Plugging in you will find that
\begin{equation}
\frac{B_\sigma}{\sigma} = \sqrt{\bigg(\frac{u_F}{F}\bigg)^2+\bigg(\frac{u_l}{l}\bigg)^2)+\bigg(\frac{u_w}{w}\bigg)^2} = 0.02
\end{equation}
And now we can calculate the total uncertainty as a percent
\begin{equation}
U_\sigma = \sqrt{\bigg(\frac{B_\sigma}{\sigma}\bigg)^2 + \bigg(\frac{P_F}{F}\bigg)^2 + \bigg(\frac{P_l}{l}\bigg)^2 +\bigg(\frac{P_w}{w}\bigg)^2} \cdot 100 = 7.93 \%
\end{equation}
You will get much more practice with these problems during class, on YouTube, and also in Psets and exams but this is generally how you should approach these problems.
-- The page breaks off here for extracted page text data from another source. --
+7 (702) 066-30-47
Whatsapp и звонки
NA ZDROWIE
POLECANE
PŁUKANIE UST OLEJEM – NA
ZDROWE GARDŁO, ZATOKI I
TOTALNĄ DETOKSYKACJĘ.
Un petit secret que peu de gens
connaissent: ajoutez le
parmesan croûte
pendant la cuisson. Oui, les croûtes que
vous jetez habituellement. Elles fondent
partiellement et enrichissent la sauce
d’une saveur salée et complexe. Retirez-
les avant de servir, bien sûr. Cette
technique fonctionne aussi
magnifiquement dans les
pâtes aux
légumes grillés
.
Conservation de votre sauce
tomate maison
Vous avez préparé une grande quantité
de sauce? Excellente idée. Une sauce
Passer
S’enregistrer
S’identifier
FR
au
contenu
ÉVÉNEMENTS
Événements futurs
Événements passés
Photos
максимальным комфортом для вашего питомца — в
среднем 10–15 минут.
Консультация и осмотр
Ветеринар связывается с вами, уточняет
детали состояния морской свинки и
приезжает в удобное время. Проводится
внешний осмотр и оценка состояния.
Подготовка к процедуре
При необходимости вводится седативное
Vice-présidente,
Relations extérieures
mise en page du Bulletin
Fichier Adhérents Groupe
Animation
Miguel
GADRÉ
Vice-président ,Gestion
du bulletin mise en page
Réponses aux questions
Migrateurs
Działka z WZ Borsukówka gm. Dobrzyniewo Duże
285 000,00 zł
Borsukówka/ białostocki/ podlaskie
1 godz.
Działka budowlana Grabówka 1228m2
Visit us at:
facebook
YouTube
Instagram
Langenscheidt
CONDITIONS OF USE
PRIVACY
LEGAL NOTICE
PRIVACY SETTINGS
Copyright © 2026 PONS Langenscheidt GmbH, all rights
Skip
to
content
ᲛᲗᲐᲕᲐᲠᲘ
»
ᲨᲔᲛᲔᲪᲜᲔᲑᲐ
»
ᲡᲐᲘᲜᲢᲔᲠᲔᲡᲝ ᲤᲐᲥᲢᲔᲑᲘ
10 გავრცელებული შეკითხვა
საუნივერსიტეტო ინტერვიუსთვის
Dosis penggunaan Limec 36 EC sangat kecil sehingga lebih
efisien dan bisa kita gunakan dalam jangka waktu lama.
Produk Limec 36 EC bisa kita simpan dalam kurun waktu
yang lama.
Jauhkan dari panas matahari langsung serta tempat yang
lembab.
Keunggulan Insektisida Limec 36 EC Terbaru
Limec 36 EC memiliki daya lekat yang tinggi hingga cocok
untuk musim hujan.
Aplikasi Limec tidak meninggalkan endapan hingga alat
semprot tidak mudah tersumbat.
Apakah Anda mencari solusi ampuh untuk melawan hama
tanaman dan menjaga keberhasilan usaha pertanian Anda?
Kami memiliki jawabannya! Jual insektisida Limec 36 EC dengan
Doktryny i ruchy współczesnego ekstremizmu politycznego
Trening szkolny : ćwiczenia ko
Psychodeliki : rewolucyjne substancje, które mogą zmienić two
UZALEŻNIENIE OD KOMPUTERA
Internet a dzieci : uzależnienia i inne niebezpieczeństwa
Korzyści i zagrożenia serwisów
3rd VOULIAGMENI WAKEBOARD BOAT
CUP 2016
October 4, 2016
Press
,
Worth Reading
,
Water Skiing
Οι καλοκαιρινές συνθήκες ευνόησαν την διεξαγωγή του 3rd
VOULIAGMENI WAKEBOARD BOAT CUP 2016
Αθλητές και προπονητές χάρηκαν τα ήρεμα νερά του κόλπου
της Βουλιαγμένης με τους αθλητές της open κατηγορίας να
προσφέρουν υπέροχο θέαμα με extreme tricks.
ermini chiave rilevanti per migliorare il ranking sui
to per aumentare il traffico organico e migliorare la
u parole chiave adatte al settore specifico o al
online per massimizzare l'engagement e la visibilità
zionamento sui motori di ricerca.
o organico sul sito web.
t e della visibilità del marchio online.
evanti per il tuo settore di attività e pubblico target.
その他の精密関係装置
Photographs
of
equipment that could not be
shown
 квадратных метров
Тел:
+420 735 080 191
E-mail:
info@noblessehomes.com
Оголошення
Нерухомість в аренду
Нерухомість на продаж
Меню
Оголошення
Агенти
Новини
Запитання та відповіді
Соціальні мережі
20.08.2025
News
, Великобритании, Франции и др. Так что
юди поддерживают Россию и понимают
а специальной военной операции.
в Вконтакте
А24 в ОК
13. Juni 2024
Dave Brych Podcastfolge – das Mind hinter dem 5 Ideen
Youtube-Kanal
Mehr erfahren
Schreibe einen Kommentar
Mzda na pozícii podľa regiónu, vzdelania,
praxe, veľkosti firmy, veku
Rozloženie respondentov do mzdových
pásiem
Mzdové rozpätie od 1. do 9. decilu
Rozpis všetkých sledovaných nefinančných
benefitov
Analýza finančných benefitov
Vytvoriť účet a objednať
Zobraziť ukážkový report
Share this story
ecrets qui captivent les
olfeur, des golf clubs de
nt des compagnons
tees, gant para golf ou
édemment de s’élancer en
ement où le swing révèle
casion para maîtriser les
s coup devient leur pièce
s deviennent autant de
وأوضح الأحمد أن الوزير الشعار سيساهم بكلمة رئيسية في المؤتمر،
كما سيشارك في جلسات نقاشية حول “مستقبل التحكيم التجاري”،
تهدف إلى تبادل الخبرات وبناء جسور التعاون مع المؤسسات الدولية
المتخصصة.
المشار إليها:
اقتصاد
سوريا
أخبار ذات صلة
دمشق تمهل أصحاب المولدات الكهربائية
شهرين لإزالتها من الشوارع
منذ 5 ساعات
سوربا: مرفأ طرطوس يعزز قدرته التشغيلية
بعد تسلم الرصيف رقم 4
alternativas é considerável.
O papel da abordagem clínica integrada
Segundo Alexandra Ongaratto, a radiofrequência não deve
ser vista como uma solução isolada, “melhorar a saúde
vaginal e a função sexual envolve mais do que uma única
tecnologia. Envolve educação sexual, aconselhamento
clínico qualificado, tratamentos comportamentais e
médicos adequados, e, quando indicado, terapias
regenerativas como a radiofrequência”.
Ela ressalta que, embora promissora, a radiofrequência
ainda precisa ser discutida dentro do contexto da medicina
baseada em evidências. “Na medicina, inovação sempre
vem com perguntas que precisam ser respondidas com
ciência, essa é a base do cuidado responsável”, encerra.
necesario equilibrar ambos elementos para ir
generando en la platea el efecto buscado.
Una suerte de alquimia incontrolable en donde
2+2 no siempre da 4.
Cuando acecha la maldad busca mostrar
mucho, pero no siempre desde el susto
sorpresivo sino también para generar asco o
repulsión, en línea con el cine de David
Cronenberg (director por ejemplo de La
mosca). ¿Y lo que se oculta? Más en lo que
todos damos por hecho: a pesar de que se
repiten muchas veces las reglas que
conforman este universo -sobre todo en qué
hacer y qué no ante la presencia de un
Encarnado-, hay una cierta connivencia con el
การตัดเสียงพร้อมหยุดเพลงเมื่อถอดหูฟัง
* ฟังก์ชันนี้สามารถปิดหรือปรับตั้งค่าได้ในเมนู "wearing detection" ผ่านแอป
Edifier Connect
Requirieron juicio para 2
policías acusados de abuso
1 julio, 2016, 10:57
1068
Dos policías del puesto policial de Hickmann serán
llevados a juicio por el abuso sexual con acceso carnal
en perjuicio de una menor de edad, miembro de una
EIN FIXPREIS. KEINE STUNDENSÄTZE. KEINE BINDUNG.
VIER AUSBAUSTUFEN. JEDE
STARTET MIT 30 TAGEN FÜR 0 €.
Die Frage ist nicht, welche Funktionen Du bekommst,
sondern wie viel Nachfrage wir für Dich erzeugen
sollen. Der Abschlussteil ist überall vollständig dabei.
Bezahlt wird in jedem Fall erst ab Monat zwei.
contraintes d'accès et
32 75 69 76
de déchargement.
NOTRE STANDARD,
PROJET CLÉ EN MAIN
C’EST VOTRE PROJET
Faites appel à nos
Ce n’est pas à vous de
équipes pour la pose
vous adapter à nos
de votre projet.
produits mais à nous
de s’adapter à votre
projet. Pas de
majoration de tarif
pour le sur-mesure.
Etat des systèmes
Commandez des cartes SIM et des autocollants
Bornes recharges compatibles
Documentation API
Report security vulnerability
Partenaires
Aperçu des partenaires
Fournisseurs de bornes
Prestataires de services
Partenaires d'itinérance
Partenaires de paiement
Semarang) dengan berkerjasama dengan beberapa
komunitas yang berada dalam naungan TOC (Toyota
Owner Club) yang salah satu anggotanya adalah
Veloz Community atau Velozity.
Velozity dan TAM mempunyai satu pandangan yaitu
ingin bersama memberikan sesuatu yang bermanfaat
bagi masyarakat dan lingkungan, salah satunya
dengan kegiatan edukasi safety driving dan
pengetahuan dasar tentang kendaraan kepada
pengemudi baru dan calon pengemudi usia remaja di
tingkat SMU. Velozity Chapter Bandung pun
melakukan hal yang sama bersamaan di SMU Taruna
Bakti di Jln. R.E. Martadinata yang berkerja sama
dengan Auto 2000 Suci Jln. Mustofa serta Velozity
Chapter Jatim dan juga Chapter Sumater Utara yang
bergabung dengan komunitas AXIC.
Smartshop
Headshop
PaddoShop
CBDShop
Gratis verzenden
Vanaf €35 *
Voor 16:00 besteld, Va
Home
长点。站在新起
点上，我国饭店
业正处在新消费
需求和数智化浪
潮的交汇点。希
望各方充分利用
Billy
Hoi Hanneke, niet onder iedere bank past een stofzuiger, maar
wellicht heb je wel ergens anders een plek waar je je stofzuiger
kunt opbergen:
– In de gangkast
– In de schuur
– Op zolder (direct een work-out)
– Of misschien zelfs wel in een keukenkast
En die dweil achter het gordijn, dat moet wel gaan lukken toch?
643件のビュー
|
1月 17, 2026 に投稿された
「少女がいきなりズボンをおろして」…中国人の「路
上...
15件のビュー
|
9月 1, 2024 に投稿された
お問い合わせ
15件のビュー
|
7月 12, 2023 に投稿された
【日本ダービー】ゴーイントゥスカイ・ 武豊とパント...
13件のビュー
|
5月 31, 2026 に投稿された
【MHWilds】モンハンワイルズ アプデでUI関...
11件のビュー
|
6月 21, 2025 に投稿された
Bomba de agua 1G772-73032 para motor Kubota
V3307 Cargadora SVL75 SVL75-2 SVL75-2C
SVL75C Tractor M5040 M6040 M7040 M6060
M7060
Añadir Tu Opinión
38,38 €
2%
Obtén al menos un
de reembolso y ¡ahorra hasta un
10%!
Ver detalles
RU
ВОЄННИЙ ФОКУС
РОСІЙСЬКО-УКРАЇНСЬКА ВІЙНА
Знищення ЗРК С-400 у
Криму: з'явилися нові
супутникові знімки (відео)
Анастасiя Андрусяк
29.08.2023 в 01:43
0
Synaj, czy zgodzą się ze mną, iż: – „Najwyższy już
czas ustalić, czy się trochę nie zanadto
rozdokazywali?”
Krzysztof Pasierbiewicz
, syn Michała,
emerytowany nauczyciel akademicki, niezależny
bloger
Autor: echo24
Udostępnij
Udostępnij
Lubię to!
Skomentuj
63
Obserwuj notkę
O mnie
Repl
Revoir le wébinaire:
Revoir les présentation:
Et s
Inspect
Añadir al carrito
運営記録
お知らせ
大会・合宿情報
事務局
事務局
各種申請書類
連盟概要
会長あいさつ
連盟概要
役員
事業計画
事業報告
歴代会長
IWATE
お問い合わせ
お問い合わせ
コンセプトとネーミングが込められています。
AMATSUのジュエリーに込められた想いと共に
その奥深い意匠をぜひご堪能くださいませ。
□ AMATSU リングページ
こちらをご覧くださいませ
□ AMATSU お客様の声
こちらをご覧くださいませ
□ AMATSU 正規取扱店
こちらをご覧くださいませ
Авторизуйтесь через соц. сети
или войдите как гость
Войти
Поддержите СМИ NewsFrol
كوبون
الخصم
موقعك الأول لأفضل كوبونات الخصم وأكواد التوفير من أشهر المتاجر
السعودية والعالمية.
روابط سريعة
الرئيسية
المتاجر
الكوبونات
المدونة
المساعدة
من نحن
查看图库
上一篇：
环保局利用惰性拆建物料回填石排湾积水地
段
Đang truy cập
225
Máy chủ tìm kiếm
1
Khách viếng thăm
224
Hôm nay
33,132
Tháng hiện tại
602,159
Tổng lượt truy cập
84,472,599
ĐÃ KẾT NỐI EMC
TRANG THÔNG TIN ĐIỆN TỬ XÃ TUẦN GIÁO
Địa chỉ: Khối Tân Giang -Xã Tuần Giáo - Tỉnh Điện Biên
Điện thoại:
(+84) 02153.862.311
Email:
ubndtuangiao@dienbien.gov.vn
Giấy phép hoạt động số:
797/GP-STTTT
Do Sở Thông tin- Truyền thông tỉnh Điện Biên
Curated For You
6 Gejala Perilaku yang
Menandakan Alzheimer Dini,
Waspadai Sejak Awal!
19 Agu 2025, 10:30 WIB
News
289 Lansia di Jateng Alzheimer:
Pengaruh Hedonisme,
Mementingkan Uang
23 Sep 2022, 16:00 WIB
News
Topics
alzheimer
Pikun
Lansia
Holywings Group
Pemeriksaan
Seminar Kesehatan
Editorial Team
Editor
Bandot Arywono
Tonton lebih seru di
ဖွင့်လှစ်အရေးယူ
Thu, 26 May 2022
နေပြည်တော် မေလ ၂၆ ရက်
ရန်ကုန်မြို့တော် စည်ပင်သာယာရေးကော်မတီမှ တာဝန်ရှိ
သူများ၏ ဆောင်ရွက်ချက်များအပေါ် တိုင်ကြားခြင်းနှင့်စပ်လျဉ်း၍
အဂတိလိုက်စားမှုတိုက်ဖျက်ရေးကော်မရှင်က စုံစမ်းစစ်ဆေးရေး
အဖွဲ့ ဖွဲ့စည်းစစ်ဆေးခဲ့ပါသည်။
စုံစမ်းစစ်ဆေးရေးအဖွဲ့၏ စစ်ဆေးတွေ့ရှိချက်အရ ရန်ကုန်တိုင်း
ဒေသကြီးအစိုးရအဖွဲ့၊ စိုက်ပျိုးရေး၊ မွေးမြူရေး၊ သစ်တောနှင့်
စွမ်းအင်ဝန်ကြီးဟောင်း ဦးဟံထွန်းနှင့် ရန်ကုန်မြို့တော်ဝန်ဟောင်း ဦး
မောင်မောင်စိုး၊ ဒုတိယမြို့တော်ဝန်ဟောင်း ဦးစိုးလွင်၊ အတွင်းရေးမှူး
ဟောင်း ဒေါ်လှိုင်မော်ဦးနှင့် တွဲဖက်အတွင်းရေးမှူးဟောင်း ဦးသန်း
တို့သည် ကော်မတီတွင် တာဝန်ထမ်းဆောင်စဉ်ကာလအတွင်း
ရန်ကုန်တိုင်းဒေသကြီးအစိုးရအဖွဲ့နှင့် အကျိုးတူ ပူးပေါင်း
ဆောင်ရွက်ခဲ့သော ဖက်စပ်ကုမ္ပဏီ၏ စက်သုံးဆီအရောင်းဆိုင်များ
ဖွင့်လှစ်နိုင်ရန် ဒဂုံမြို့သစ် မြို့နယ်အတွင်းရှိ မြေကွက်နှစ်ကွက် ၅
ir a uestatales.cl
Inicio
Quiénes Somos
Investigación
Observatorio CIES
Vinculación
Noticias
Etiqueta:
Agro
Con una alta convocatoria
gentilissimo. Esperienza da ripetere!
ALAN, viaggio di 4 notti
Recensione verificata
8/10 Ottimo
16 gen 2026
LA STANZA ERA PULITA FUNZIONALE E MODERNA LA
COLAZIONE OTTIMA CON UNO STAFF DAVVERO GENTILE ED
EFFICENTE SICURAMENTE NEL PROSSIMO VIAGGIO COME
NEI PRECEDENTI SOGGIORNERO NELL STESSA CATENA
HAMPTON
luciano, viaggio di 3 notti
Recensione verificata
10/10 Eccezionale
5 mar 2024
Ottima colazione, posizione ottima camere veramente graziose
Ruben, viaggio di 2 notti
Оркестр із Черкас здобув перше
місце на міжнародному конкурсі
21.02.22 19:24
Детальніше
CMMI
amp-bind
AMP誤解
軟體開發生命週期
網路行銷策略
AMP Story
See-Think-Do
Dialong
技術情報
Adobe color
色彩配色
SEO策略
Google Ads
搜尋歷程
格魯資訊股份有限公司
Suggested Procedure for Calculating Total Uncertainty
(1) Determine if problem includes bias error, precision error, or both
(2) Write out fundamental equation, i.e. what you are trying to calculate and identify independent variables
(3) Write out known quantities, i.e. means, uncertainties, standard deviation, number of trials, etc, etc
(4) Start with Precision Error first and convert to percentages or fractions
(5) Take Partials and Calculate Bias Error and convert to percentages or fractions
(6) Combine Precision and Bias error to calculate Total Uncertainty
Minimizing Error in Designing Experiments
Best time to minimize experimental error is in the design stage. You should perform a single-sample uncertainty analysis of the proposed experimental arrangement prior to building the apparatus. This allows one to make a decision on whether the expected uncertainty is acceptable and to identify the sources of uncertainty. So when designing an experiment:
• Avoid approaches that require two large numbers to be measured to determine the small difference between them
• Design experiments or sensors that amplify the signal strength to improve sensitivity
• Build null designs in which the output is measured as a change from zero rather than as a change in nonzero value
• Avoid experiments with large correction factors must be applied as part of the data-reduction procedure
• Attempt to minimize the influence of the measuring system on the measured variable
• Calibrate entire system to minimize calibration related bias errors.
When identifying outliers and a particular point is in doubt, temporarily exclude the data point and fit a new line through the remaining data. If the fit is better the point can possibly be dropped however it could indicate that the relationship is not linear it may indicate another scaling regime or a transition in behavior.